Film Society of Lincoln Center
Miles Teller (solda) ve J.K. Simmons Damien Chazelle’in filmi Whiplash‘den bir sahnede.
Festivalin kapanış filmi Birdman or The Unexpected Virtue of Ignorance, çekimi ile en iddialı film. Yönetmen Alejandro G. Iñárritu ve görüntü yönetmeni Emmanuel Lubezki çok uzun çekimlerle sanki film tek bir çekimle yapılmış hissini veren bir tarzda çalışmışlar. Konuştuğum bazı kişilerin sıkıcı ve yorucu bulduğu bu tarz bence festivaldeki en sürükleyici ve en iddialı çekim tarzı. Komedi, drama, kara mizah birbirine geçmiş örgü gibi. Filmi bir kategöriye sokmak zor. Oyuncular, özellikle Michael Keaton ve Edward Norton harika. Ödüller döneminde adından kesinlikle duyacağımız bir film. Eskiden aksiyon film kahramanı ‘birdman’ olarak meşhur olan Riggan Thomson (Michael Keaton) şimdi kendi yazdığı/yönettiği /oynadığı bir tiyatro eserini sahneye koyma cabaları içindedir. Biryerde kendini tekrar ispatlamak çabası dır bu. Kızı (Emma Stone), prodüktörü (Zach Galifianalis) , kız arkadaşı, oyunculardan bazıları (Edward Norton) ve en önemlisi kendisini birzamanlar meşhur eden aksiyon karakteri, ki aynı zamanda kendi egosu, Birdman o’na karşıdır. Sanki Riggan akıntıya karşı kürek çekmektedir. Ama devam eder kürek çekmeğe. Takii….
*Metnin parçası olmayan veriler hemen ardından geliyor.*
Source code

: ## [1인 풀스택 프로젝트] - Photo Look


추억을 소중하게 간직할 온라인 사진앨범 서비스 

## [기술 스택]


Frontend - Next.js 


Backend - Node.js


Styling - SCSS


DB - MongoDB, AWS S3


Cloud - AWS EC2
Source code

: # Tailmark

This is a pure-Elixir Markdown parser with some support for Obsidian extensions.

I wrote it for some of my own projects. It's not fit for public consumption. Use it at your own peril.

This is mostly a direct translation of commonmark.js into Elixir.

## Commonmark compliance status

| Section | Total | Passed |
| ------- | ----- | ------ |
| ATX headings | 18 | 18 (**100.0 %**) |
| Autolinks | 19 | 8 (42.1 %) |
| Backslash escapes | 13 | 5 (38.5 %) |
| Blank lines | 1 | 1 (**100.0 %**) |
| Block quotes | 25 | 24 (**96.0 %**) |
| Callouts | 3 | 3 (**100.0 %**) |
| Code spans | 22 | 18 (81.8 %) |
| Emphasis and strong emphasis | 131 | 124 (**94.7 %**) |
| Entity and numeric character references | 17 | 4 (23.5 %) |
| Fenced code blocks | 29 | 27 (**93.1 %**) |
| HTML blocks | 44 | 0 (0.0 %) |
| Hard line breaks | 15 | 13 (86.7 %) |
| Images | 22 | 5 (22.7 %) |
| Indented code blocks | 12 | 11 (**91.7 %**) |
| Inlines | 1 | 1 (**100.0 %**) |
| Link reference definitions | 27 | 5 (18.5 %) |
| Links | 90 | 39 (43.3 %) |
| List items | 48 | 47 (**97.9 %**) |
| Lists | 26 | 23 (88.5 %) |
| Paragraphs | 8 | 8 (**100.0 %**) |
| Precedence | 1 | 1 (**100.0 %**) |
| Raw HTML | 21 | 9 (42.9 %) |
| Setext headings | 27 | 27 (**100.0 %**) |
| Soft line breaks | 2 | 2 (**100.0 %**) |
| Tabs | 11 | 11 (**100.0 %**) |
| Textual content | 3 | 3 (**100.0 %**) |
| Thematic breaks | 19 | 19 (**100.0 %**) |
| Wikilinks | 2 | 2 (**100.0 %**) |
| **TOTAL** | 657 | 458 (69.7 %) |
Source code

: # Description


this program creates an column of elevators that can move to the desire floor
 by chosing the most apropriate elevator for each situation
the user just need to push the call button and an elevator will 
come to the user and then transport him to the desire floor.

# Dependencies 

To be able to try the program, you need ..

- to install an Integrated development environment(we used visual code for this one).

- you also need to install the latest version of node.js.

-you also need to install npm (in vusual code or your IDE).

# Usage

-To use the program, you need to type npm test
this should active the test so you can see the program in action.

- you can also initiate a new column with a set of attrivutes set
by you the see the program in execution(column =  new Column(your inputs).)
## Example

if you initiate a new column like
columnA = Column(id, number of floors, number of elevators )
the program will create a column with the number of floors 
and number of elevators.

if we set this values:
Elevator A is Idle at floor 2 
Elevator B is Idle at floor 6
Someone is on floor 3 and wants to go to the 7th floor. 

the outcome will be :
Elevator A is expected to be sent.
Whiplash iki iddialı insanın hikayesi: Önemli bir muzik akademisinde jaz davulcusu olmak için okuyan Andrew (Miles Teller) ile müzisyen ve ögretmen Fletcher (J.K. Simmons) mükemmellik adına acımasız ilişkilerinin hikayesi. Ve filmde ikiside mükemmel bir oyun verir. Konu bir yerde yönetmen Damien Chazelle’in kendi hatıralarına dayanan bir hikaye imiş.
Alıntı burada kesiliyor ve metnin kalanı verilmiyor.